Most commonly, this alert will fire when additional resources are being provisioned that push resource utilization close to the existing quota. Less commonly, a quota adjustment may have been made to reduce the maximum allocatable resources.

Almost every resource we provision will have a quota associated with it, depending on the particular resource in question the impacts of reaching the limit could impact every service we operate.

When this alert fires, we should look at the resource and GCP project in question, and identify if utilization has been increasing steadily, or if there is an anomalous spike. If usage appears normal, we should engage with GCP support and request a quota increase.

Because quotas are applicable to all resources deployed in a given project, it may be difficult to understand exactly which services are the cause, or are being impacted by a quota being reached. Systems that have a higher rate of resource churn are more likely to be impacted by and contribute to quota exhaustion, some of these may include:

  • Kubernetes node pools
  • ci-runners

Refer to the service catalog to identify the team that owns a particular service when it’s believed to be relevant to this alert firing.

The metrics used in this alert are exported via the GCP Quota Exporter. Exporter configuration and deployment information can be found in the Tanka Deployments repository.
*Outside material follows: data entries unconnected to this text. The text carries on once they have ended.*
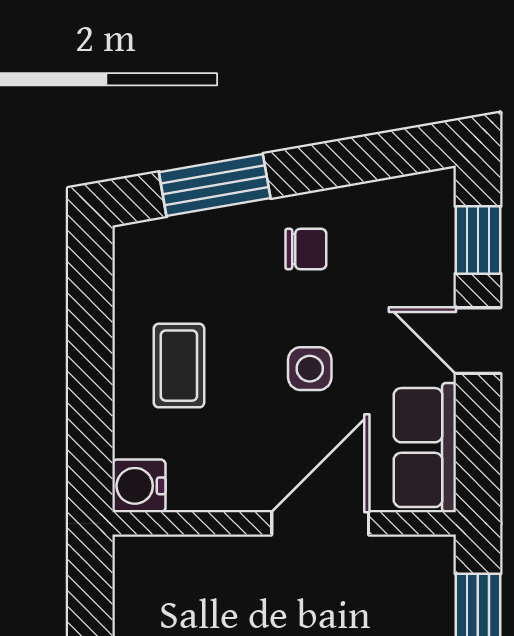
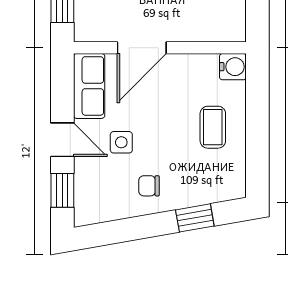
window: (215, 185) -> (195, 218), width x0.67
side table: (310, 369) -> (121, 142), moved

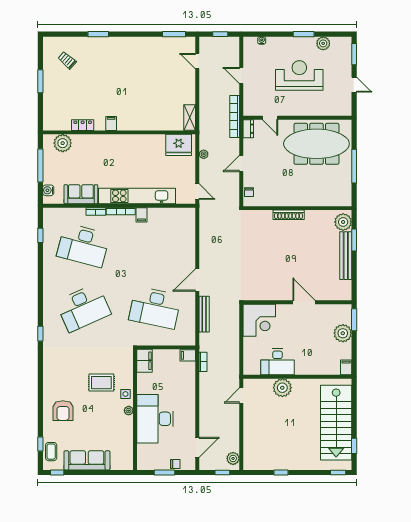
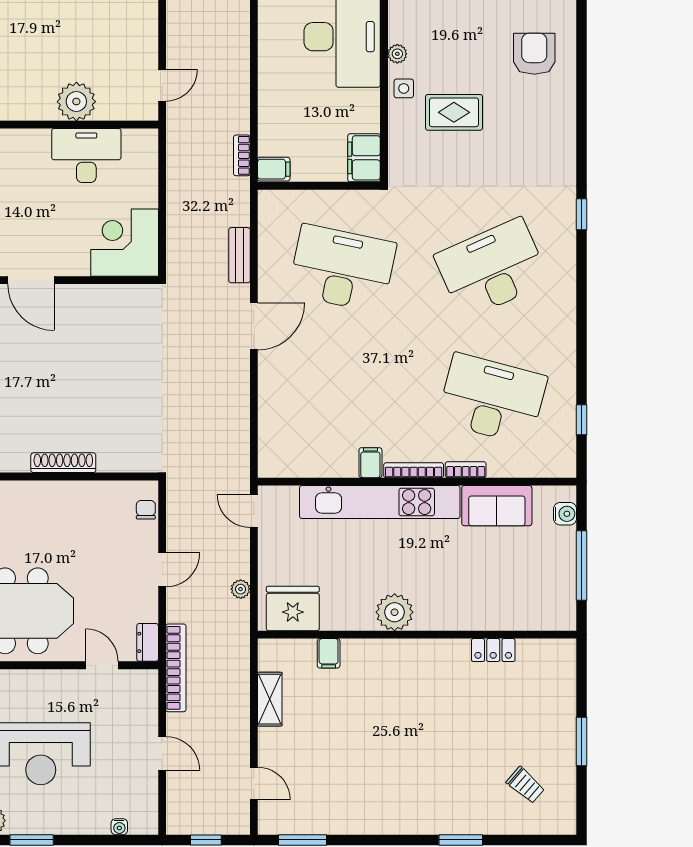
shelving: (190, 117) -> (270, 699), moved
filing cabinet: (111, 123) -> (329, 653), moved
plant: (63, 143) -> (395, 612), moved
bench: (204, 314) -> (239, 255), width x0.73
  • Quota saturation is calculated as quota utilization / quota limit. The SLO for these metrics can be found here, we currently alert when saturation crosses the 90% threshold.
  • You can view these raw metrics in Grafana Explore
  • Under normal circumstances we do not expect utilization to go above 90%, if we are crossing this threshold on a regular basis, it is advisable to request a quota increase, or determine where the resources are being used, and reduce utilization.
  • This is an example of an alert condition (in GSTG) that likely warrants investigation. gcp_quota_limit-firing
  • When this alert fires, it may be necessary to create a silence while engaging with GCP support. Most quota increase requests are handled in ~24 hours, so creating a silence for that amount of time is reasonable after opening a support case.
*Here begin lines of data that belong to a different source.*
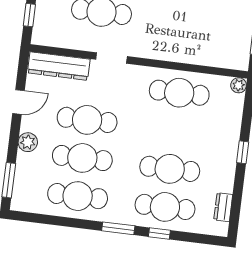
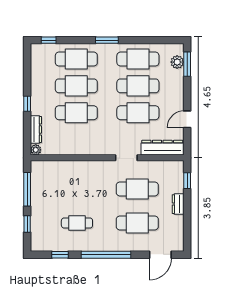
cafe table: (179, 93) -> (76, 113), moved
plant: (28, 142) -> (177, 62), moved
dresser: (223, 207) -> (36, 129), moved, width x1.44
window: (159, 233) -> (49, 40), moved

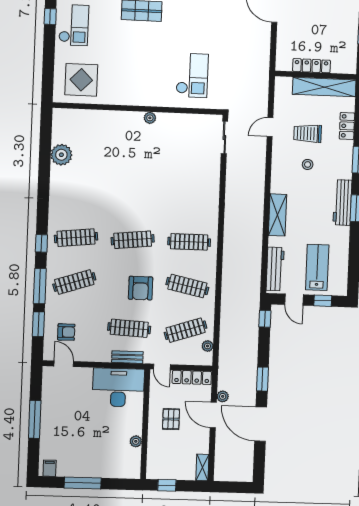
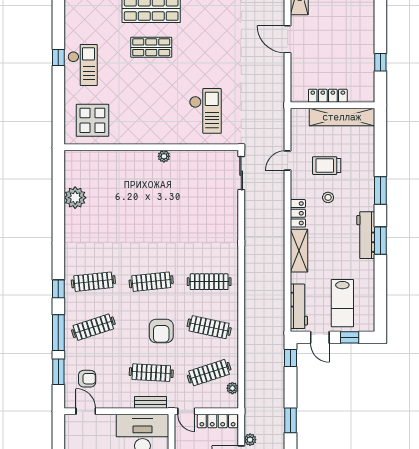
locker: (347, 126) -> (298, 213), moved, turned 180
lab bench: (317, 267) -> (342, 303), turned 180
Depending on how close to the quota limit we are, and the specific quota in question, the severity may differ significantly. An example of an alert condition that could have customer facing impacts, and thus could be considered S2 severity:

  • Quota N2D_CPUS hitting 100% in a GPRD project, which would prevent creation of runner instances or additional capacity to handle customer requests.

And an example condition that is less likely to directly impact customers, and may be considered S3 severity:

  • Quota SNAPSHOTS being reached may prevent timely backups from being taken of instances.
  • You can view Quota increase requests for a given project in the GCP console
  • Check for recent changes in the config-mgmt repository to see if additional resources have been recently provisioned in the project.
  • Basic troubleshooting steps:
    • Validate that the alert condition is accurate for the resource using the GCP console.
    • Determine whether utilization has been steadily increasing, or if the alert is the result of a spike.
      • The mechanism to do this will vary depending on the resource type, but a few things to check might be:
    • If utilization has been climbing gradually, submit a quota increase request, and consider creating a silence for the alert while the request is being processed if it is not approved immediately.
  • The only dependencies for this alert are on the GCP Quota Exporter that is deployed in Kubernetes.
  • Escalation to Google support is likely to be needed if resource usage growth is organic.
  • You can reach out in #production_engineering in Slack if it is unclear where the resource utilization increase is coming from.